Text under study ->
Bake Texture + Emmision = Output, Add Mix Shader Then Copy Bake Texture Add Vector Mapping + Texture Coordinate Assign To Reflection
Thank you for experimenting and sharing your results. Seems to be a good possibility for CG elements in real footage...
I'm just over a year into Blender, and reached the point where baking is relevant to what I do. This is right in my area because I do a lot of camera animation in 3D scenes.
So, thanks very much for this. And, I'm hoping you've done some follow-up tuts on baking. Thanks again.
i am coming for a long way .... trying to know what´s baking.thanks a lot..................now i know it...much love
Hi Sardi, thanks for a very informative tut. Blender has an option in the add-ons options of 'Animated Render Baker' which gives a button in the 'Bake' window labled 'Animated Bake'. Can I suggest a tutorial on the correct way to use this. I am trying to bake materials to an animation and have had limited success with this function. Thanks again Sardi.
Thanks for the suggestion Tony, I'll take a look at it.
Whoa whoa. You didn't show us how to make the glossy work correctly.
Great tutorial, as usual. But! You could spend a couple of words on "Optimizing your Unwraps". I mean averaging (Ctrl+A) and packing (Ctrl+P) the islands to maximize their coverage in the Texture Atlas and minimize the (wasted) empty spaces. This would intrinsically produce a higher quality, being less stretched.
Great video! Is it possible to bake textuers in cycles and use them in Blender Render to effectively get Cycles quality in Blender Render?
Yes you can use baked cycles textures in Blender Internal. Whether that gives you a better quality image is debatable is the textures were still Cycles rendered.
Sardi Pax Because I'm trying to use a scene for a game and in Cycles Render it's beautiful and "softer", whereas in Blender Render (which is the only way I can load it into the game engine properly) it looks harsh and "bitter".

Work request 1 -> In the rows, reproduce the lines starting at the one containing "## Project Overview" and ending at the one containing "## Features", including both.
The comments on Blender baking and the rows that follow are unrelated material.

The records ->
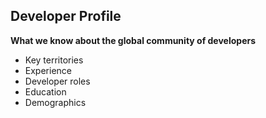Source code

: ## Developer Profile

**What we know about the global community of developers**

- Key territories
- Experience
- Developer roles
- Education
- Demographics


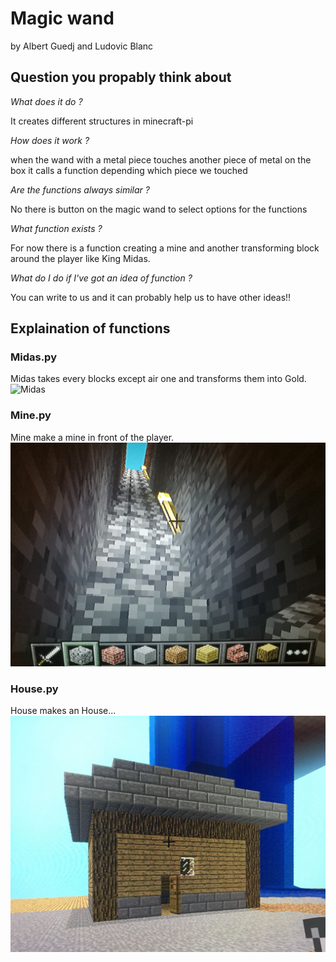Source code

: # Magic wand
by Albert Guedj and Ludovic Blanc

## Question you propably think about

*What does it do ?*

It creates different structures in minecraft-pi


*How does it work ?*

when the wand with a metal piece touches another piece of metal on the box it calls a function depending which piece we touched


*Are the functions always similar ?*

No there is button on the magic wand to select options for the functions


*What function exists ?*

For now there is a function creating a mine and another transforming block around the player like King Midas.


*What do I do if I've got an idea of function ?*

You can write to us and it can probably help us to have other ideas!!

## Explaination of functions
### Midas.py 
Midas takes every blocks except air one and transforms them into Gold.
![Midas](Pictures/Midas.jpg)

### Mine.py 
Mine make a mine in front of the player.
![Mine](Pictures/The_Mine.jpg)

### House.py
House makes an House...
![House](Pictures/House.jpg)
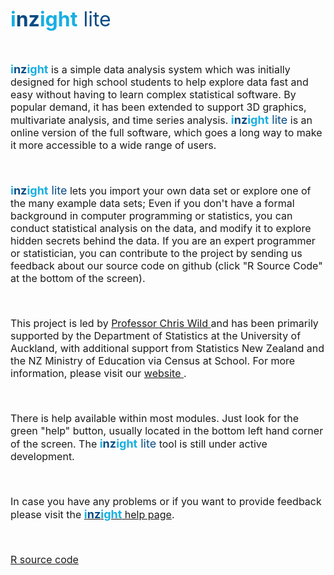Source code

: 
<font size = "6" color = "18afe3"><b>i<font color = "094b85">nz</font>ight</b>
<font color = "094b85">lite</font></b></font>

<font size = "3">

<br>

<font size = "4" color = "18afe3"><b>i<font color = "094b85">nz</font>ight</b></font> is a simple data analysis system which was initially designed for high school students to help explore data fast and easy without having to learn complex statistical software. By popular demand, it has been extended to support 3D graphics, multivariate analysis, and time series analysis. <font size = "4" color = "18afe3"><b>i<font color = "094b85">nz</font>ight</b><font color = "094b85"> lite</font></b></font> is an online version of the full software, which goes a long way to make it more accessible to a wide range of users. 

<br>

<font size = "4" color = "18afe3"><b>i<font color = "094b85">nz</font>ight</b><font color = "094b85"> lite</font></b></font> lets you import your own data set or explore one of the many example data sets; Even if you don't have a formal background in computer programming or statistics, you can conduct statistical analysis on the data, and modify it to explore hidden secrets behind the data. If you are an expert programmer or statistician, you can contribute to the project by sending us feedback about our source code on github (click "R Source Code" at the bottom of the screen). 

<br>

This project is led by <a href = "http://www.stat.auckland.ac.nz/~wild" target="_blank"> Professor Chris Wild </a> and has been primarily supported by the Department of Statistics at the University of Auckland, with additional support from Statistics New Zealand and the NZ Ministry of Education via Census at School. For more information, please visit our <a href = "http://www.stat.auckland.ac.nz/~wild/iNZight" target="_blank"> website </a>.

<br>

There is help available within most modules. Just look for the green "help" button, usually located in the bottom left hand corner of the screen. The <font size = "4" color = "18afe3"><b>i<font color = "094b85">nz</font>ight</b><font color = "094b85"> lite</font></b></font> tool is still under active development. 

<br>

In case you have any problems or if you want to provide feedback please visit the <a href = "https://www.stat.auckland.ac.nz/~wild/iNZight/support/contact/" target="_blank"><font size = "4" color = "18afe3"><b>i<font color = "094b85">nz</font>ight</b></font> help page</a>.

<br>

<a href = "https://github.com/iNZightVIT" target="_blank">R source code</a>


</font>


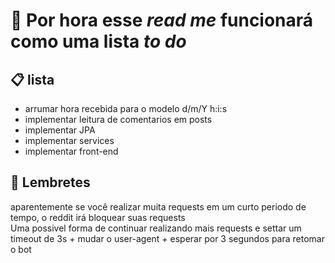 <h1>&#128679; Por hora esse <i>read me</i> funcionará como uma lista <i>to do</i> </h1>

<h2>&#128203; lista</h2>

<ul>
  <li>arrumar hora recebida para o modelo d/m/Y h:i:s</li>
  <li>implementar leitura de comentarios em posts </li>
  <li>implementar JPA</li>
  <li>implementar services</li>
  <li>implementar front-end</li>
</ul>
  
<h2>&#128276; Lembretes </h2>
<p> aparentemente se você realizar muita requests em um curto periodo de tempo, o reddit irá bloquear suas requests <br> Uma possivel forma de continuar realizando mais requests e settar um timeout de 3s + mudar o user-agent + esperar por 3 segundos para retomar o bot</p>
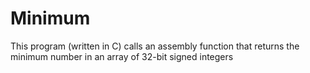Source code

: # Minimum
This program (written in C) calls an assembly function that returns the minimum number in an array of 32-bit signed integers
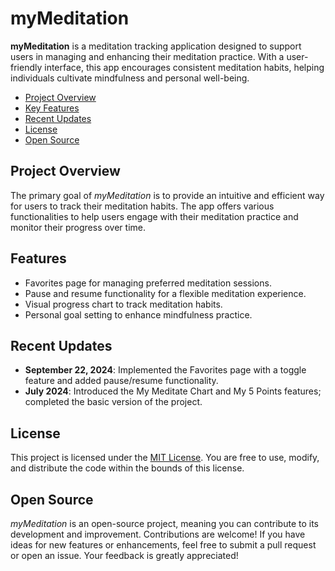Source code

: # myMeditation

**myMeditation** is a meditation tracking application designed to support users in managing and enhancing their meditation practice. With a user-friendly interface, this app encourages consistent meditation habits, helping individuals cultivate mindfulness and personal well-being.

- [Project Overview](#project-overview)
- [Key Features](#key-features)
- [Recent Updates](#recent-updates)
- [License](#license)
- [Open Source](#open-source)

## Project Overview

The primary goal of _myMeditation_ is to provide an intuitive and efficient way for users to track their meditation habits. The app offers various functionalities to help users engage with their meditation practice and monitor their progress over time.

## Features

- Favorites page for managing preferred meditation sessions.
- Pause and resume functionality for a flexible meditation experience.
- Visual progress chart to track meditation habits.
- Personal goal setting to enhance mindfulness practice.

## Recent Updates

- **September 22, 2024**: Implemented the Favorites page with a toggle feature and added pause/resume functionality.
- **July 2024**: Introduced the My Meditate Chart and My 5 Points features; completed the basic version of the project.

## License

This project is licensed under the [MIT License](https://opensource.org/licenses/MIT). You are free to use, modify, and distribute the code within the bounds of this license.

## Open Source

_myMeditation_ is an open-source project, meaning you can contribute to its development and improvement. Contributions are welcome! If you have ideas for new features or enhancements, feel free to submit a pull request or open an issue. Your feedback is greatly appreciated!

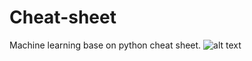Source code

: # Cheat-sheet
Machine learning base on python cheat sheet.
![alt text](https://cuijiahua.com/wp-content/uploads/2020/09/python-1.png)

Work request 2 -> In the comments on Blender baking, what keyboard shortcut is given for packing the islands?

Written solution 1 ->
## Project Overview

The primary goal of _myMeditation_ is to provide an intuitive and efficient way for users to track their meditation habits. The app offers various functionalities to help users engage with their meditation practice and monitor their progress over time.

## Features

Written solution 2 -> Ctrl+P